Type
- Type: Municipal Corporation
- Term limits: 5 years

Leadership
- Mayor: Vacant
- Deputy Mayor: Vacant
- Seats: 27 Councillors

Elections
- Last election: 2016
- Next election: 2024

Website
- https://imc.mn.gov.in/

= Imphal Municipal Corporation =

Local civic body in Imphal, Manipur, India

Imphal Municipal Corporation is a municipal body that governs Imphal, the capital city of the Indian state of Manipur.

== History ==
In 1992, the Imphal Municipal Board was upgraded to a Municipal Council under the Manipur Municipality Act. In 2014, the council was upgraded to Imphal Municipal Corporation (IMC).

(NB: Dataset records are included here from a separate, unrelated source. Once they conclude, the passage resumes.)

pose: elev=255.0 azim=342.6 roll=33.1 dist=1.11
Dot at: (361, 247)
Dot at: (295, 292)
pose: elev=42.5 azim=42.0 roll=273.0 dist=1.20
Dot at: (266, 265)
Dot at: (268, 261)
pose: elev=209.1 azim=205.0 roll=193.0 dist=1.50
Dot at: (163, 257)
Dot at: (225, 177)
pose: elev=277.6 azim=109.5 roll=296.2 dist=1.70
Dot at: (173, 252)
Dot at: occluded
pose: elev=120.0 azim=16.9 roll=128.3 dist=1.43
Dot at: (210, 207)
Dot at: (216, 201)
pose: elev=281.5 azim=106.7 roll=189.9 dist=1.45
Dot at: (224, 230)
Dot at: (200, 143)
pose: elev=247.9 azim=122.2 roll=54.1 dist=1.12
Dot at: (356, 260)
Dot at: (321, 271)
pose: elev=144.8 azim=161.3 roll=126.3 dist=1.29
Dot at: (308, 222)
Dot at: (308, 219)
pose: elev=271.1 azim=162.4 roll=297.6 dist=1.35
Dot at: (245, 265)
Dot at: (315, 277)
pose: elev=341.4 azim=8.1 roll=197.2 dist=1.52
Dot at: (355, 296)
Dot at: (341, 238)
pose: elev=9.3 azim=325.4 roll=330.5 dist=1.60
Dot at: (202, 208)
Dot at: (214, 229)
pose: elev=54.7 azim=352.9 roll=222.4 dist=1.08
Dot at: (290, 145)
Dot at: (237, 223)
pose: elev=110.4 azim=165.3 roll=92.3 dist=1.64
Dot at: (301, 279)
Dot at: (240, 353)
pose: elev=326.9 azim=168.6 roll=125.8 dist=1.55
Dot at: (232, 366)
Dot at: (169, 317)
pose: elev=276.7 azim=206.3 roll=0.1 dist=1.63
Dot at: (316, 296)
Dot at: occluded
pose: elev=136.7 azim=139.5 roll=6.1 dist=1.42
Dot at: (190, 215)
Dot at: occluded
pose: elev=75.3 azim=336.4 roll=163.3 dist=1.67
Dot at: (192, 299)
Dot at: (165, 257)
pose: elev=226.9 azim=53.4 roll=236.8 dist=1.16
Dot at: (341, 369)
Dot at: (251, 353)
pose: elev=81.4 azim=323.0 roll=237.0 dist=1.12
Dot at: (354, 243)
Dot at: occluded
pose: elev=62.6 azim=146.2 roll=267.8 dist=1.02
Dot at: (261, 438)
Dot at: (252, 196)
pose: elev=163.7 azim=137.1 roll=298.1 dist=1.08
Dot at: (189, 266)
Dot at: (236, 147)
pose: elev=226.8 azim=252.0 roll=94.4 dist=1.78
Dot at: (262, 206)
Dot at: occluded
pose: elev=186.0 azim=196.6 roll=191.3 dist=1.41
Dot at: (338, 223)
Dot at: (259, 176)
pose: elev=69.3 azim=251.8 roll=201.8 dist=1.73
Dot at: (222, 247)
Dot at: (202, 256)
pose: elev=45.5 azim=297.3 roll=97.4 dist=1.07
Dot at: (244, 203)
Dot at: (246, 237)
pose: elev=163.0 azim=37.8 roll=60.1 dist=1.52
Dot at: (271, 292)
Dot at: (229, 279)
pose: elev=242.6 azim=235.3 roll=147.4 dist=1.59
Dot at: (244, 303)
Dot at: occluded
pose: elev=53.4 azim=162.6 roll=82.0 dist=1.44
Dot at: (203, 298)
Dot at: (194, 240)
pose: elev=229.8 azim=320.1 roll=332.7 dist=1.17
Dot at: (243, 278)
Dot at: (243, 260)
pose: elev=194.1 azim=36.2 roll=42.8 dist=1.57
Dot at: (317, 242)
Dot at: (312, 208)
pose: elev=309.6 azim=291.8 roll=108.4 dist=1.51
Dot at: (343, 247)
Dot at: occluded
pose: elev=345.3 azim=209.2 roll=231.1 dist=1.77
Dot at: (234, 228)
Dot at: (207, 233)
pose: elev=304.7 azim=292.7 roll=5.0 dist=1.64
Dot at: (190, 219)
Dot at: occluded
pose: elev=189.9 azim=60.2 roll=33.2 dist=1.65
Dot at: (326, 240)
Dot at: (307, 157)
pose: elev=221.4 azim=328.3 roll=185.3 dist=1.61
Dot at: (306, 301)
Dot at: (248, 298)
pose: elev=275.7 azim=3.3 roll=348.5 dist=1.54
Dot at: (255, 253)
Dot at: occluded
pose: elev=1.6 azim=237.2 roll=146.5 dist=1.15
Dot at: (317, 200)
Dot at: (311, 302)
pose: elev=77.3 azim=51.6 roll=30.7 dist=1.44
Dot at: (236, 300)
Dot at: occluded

On 25 May 2024, IMC got is its first time property tax in advance under Manipur Municipalities (Property Tax) Rules, 2019.

== Composition ==
There are 27 wards under the Municipal Corporation, each with its own elected councillor. There are eight committees and five sections at the corporation to govern the administration of the city. In 2022, out of the 27 wards, nine seats were reserved for women and three seats were reserved for Scheduled Tribes.

== Election ==

=== 2016 Imphal Municipal Corporation election ===
In the last election held in 2016, with INC won 12 seats, BJP won 10 seats, and independent candidates won 5 seats. Three Independents supported the INC and formed government. Laisangbam Lokeshwar was elected as the Mayor and Sujata Phaomei as Deputy Mayor.

== Controversies ==
In 2016, CAG Report on Panchayati Raj Institutions and ULBs, the Urban Local Bodies including IMC shows many financial irregularities like Diversion of Fund, Short realization of Municipal Revenue, non remittance of Government revenue and irregular cash withrawal from bank through self-cheques.

In 2018, a person after filing RTI queries alleged IMC of financial irregularity in revenue collection of parking fees.

In July 2019, the governor of Manipur suspended the IMC for six months for alleged financial irregularities and abuse of power.

In Jun 2022, Imphal Corporator Gaidon sent to jail.